The (pi)(x^2) part gives the area of any given little slither of area rotated around the y-axis. To actually turn that into volume, we have to multiply that by height as well. We could just multiply by the height of the entire area in the above diagram, but remember: most curves do all kinds of weird things. The radius, or x^2, generally changes as you go along the curve, so you have to multiply by the height of infinitesimally small sections at a time to get the volume. Here's a weird curvy thing that I drew to explain this better:


Note that at y = 2, x, and therefore x^2, is much bigger than it is at x = 1. Every little section along this weird curvy thing has a different x-value too. Therefore, to calculate the total volume of this curve between y = 1 and y = 2, we have to calculate the volume of every tiny little slither of volume between these two points and add them all together.

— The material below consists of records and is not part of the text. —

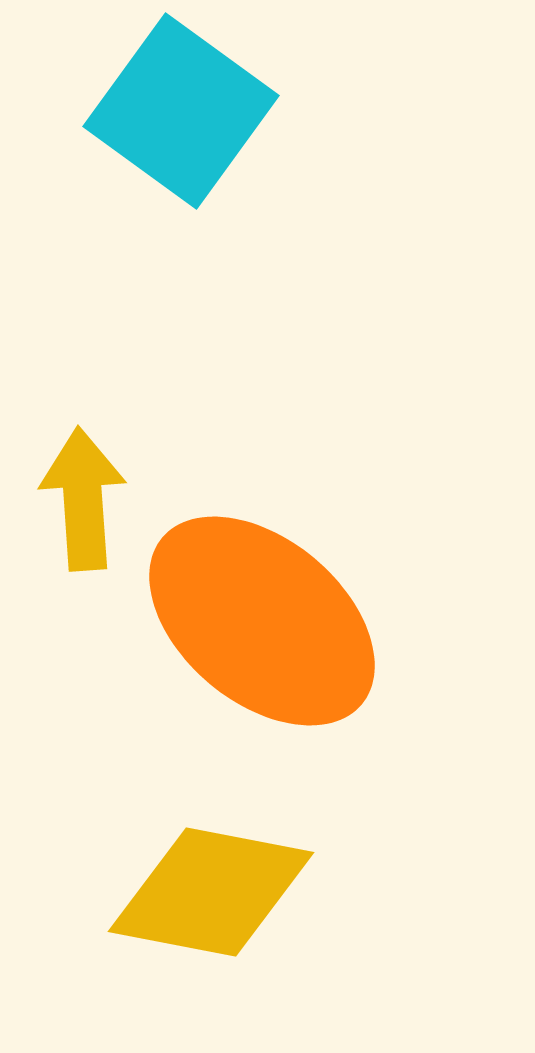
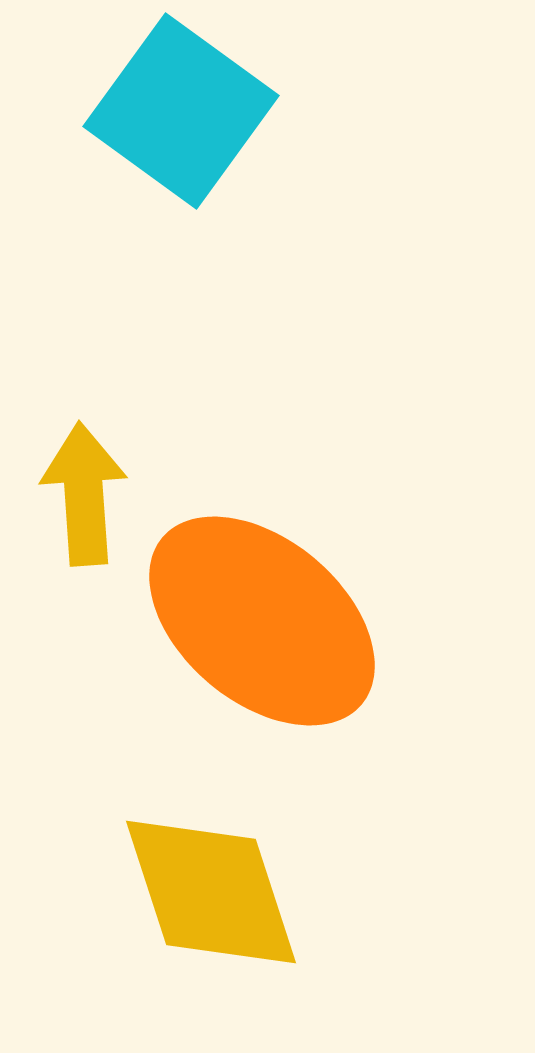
yellow arrow: moved 1 px right, 5 px up
yellow diamond: rotated 61 degrees clockwise
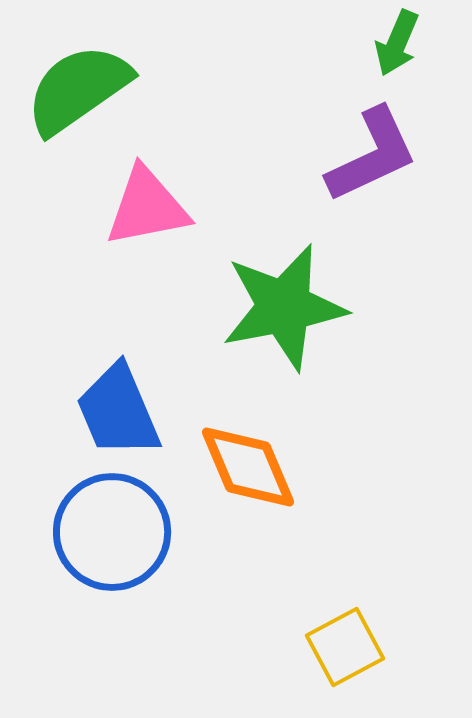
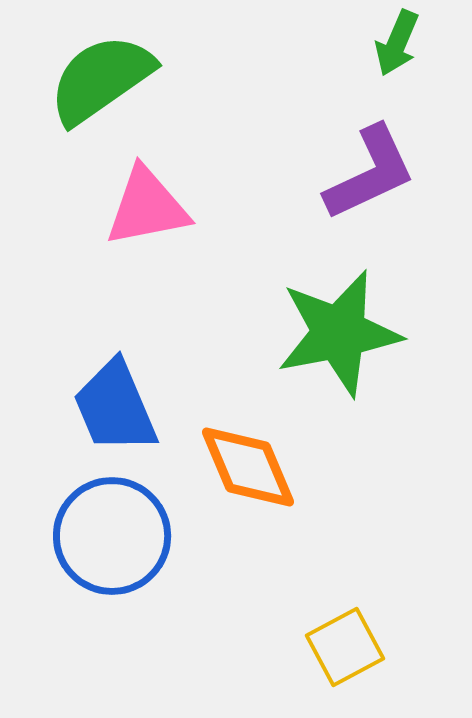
green semicircle: moved 23 px right, 10 px up
purple L-shape: moved 2 px left, 18 px down
green star: moved 55 px right, 26 px down
blue trapezoid: moved 3 px left, 4 px up
blue circle: moved 4 px down
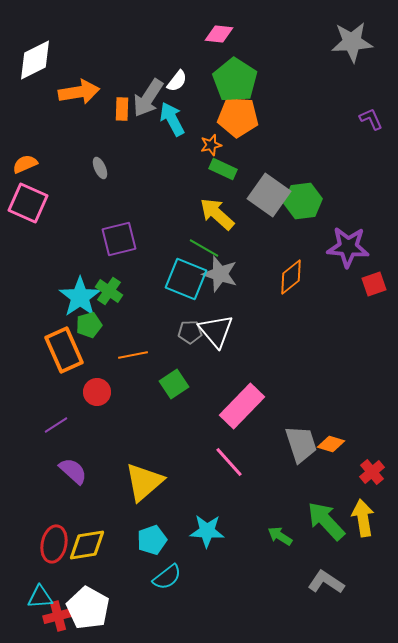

Thankfully, someone smart invented integration, so we don't have to do all that. I think that the "dy" part of the integration formula is a reference to all the small slithers, a bit like how (delta)y is used to symbolise a small change in y.

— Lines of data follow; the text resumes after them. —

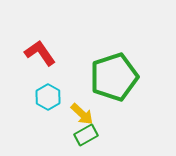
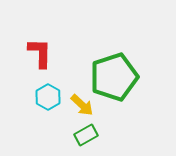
red L-shape: rotated 36 degrees clockwise
yellow arrow: moved 9 px up
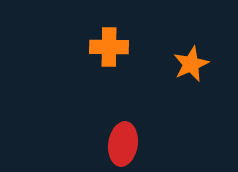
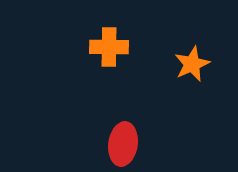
orange star: moved 1 px right
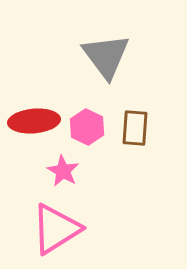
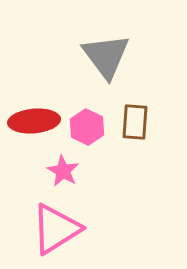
brown rectangle: moved 6 px up
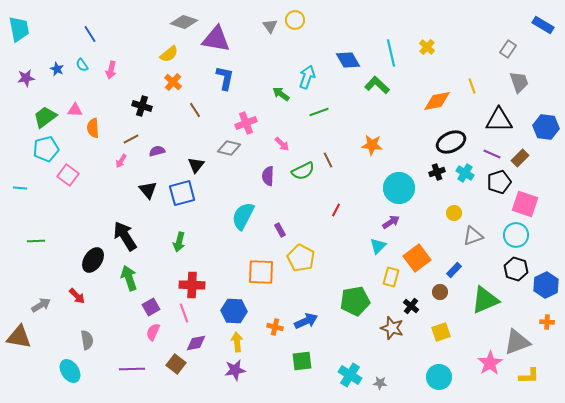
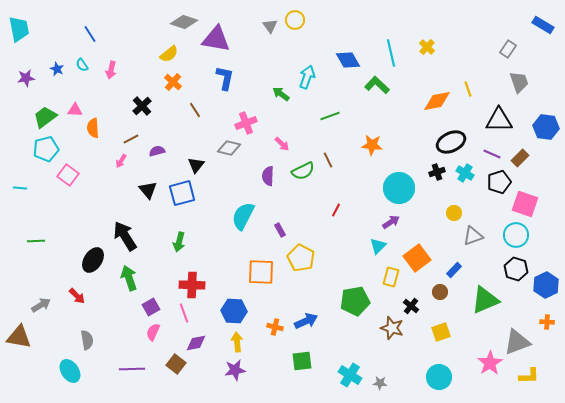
yellow line at (472, 86): moved 4 px left, 3 px down
black cross at (142, 106): rotated 30 degrees clockwise
green line at (319, 112): moved 11 px right, 4 px down
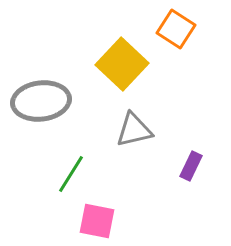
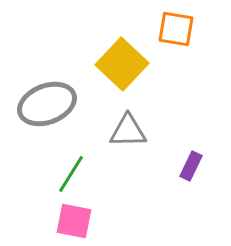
orange square: rotated 24 degrees counterclockwise
gray ellipse: moved 6 px right, 3 px down; rotated 14 degrees counterclockwise
gray triangle: moved 6 px left, 1 px down; rotated 12 degrees clockwise
pink square: moved 23 px left
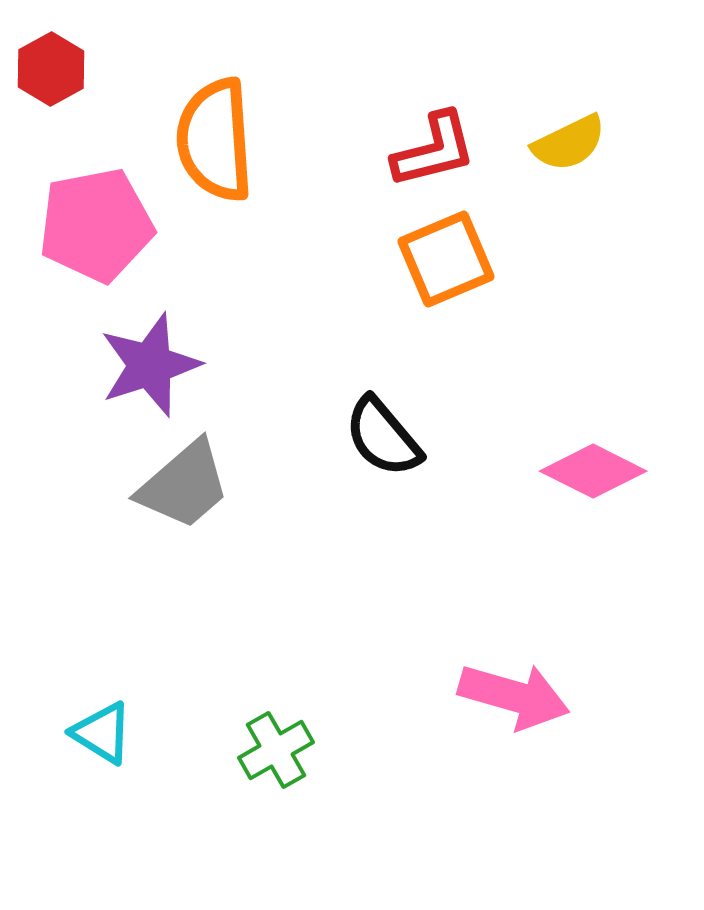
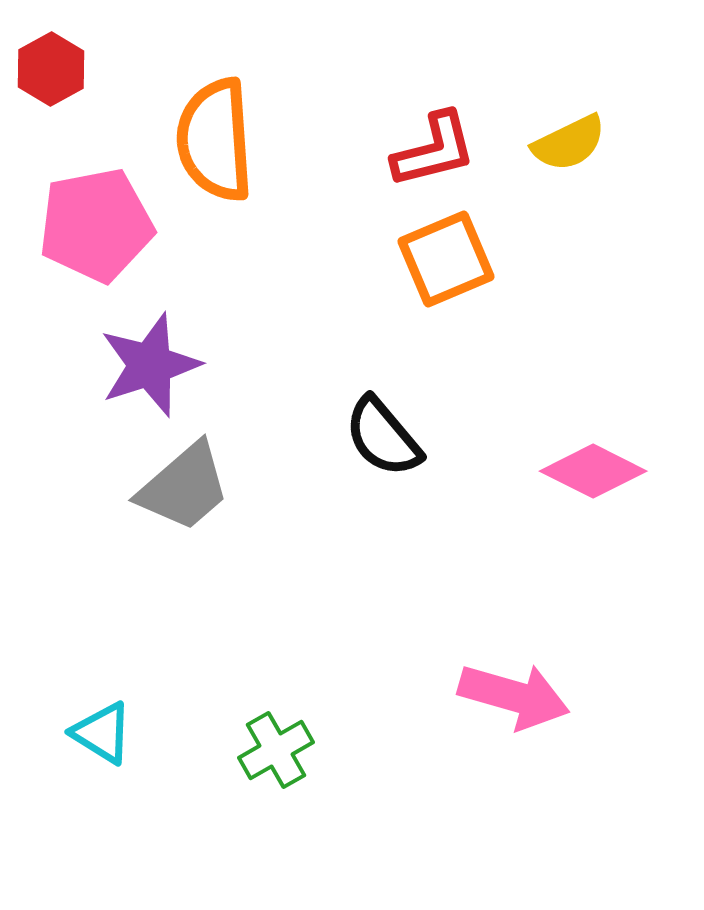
gray trapezoid: moved 2 px down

Therefore, to recap: the (pi)(x^2) in the integration formula is the circular area of one of the little bits of area under the curve rotated around the y-axis, while the dy is the height of each slither. Then the b and a tell you where to start and stop adding up slithers. And then that fancy integration sign is there because it's fun to draw and makes you feel like a maths genius every time you do so.

For the formula for rotating around the x-axis, it works much the same way: the (pi)(y^2) in the integration formula is the circular area of one of the little bits of area under the curve rotated around the x-axis, while the dx is the width of each slither.

Gosh, I could almost be talking about snakes with the many times that I've said the word "slithers!"